• Robin Parry

Abusers’ Feelings

My seven-year-old client, drew an “angry daddy who doesn’t like cuddles.” If he did show her any affection she would cling onto him so tightly and for so long he’d thrust her off angrily. We decided that her daddy preferred little hugs and she learned to give him quick cuddles from behind and fleeting kisses on his hand or neck and to then move away. Lack of physical contact ceased to be an issue as he responded warmly to his emotionally spontaneous daughter.

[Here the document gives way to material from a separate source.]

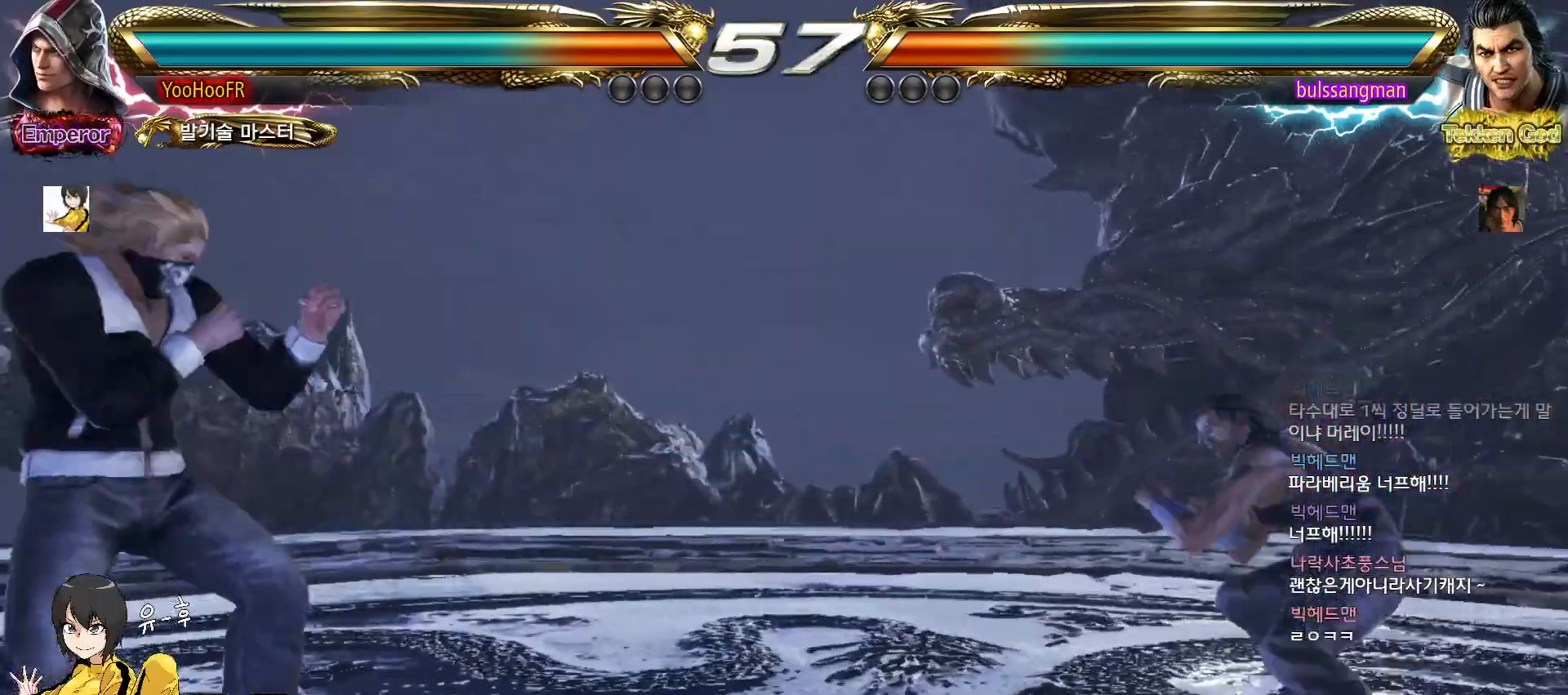
{"buttons": ["SQUARE"], "left_stick": "right", "events": [[67, "left_stick", "right"], [433, "SQUARE", "down"]]}
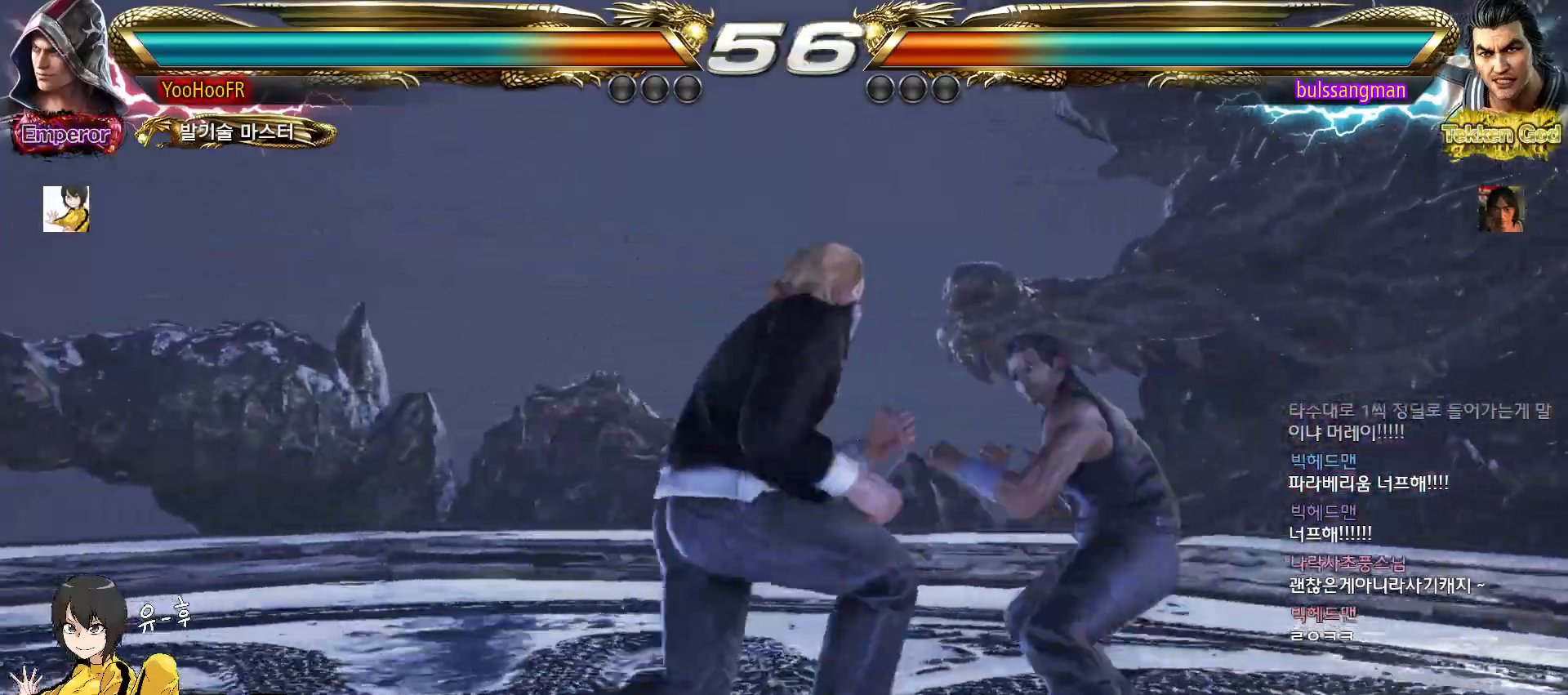
{"buttons": [], "left_stick": "left", "events": [[33, "TRIANGLE", "down"], [100, "SQUARE", "up"], [167, "TRIANGLE", "up"], [217, "left_stick", "center"], [467, "left_stick", "left"]]}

Generally, males are not raised to be vulnerable. Like many men, Lucy’s father was detached from the normal range of softer feelings and being an abuser he was either behaving aggressively or repressing such feelings as hurt, disappointment, shame or fear. His narrow definition of masculinity offered little in the way of options when dealing with the emotional realm of life. His tender feelings were there though, waiting for recognition and expression.

Abusers need help to expand themselves emotionally. They have to learn to recognise their own softer feelings, name them, understand their impact on themselves and others and learn how to communicate and express themselves at an emotional level. Females are socialised to be emotionally expressive whereas males, in general, are not although we are beginning to see cultural changes in this domain.

To deal with their intense emotional feelings abusers are highly likely to self medicate on drugs or alcohol. Constructive calming techniques are unknown to them and must be learned and practiced if they are to control their fierce feelings.

One abuser who had stopped his substance abuse was gradually wracked with what he described as “terrible pain” that he later recognised as normal feelings. He had been repressing all his tender feelings from a very young age and at 33 was actually in touch with those feeling for the first time. “I thought I was going mad but I was simply feeling,” he said.

Emotional expressiveness is a prerequisite for the development of respectful and enduring relationships. We need to help men to achieve this for their own wellbeing and for that of their partners and children.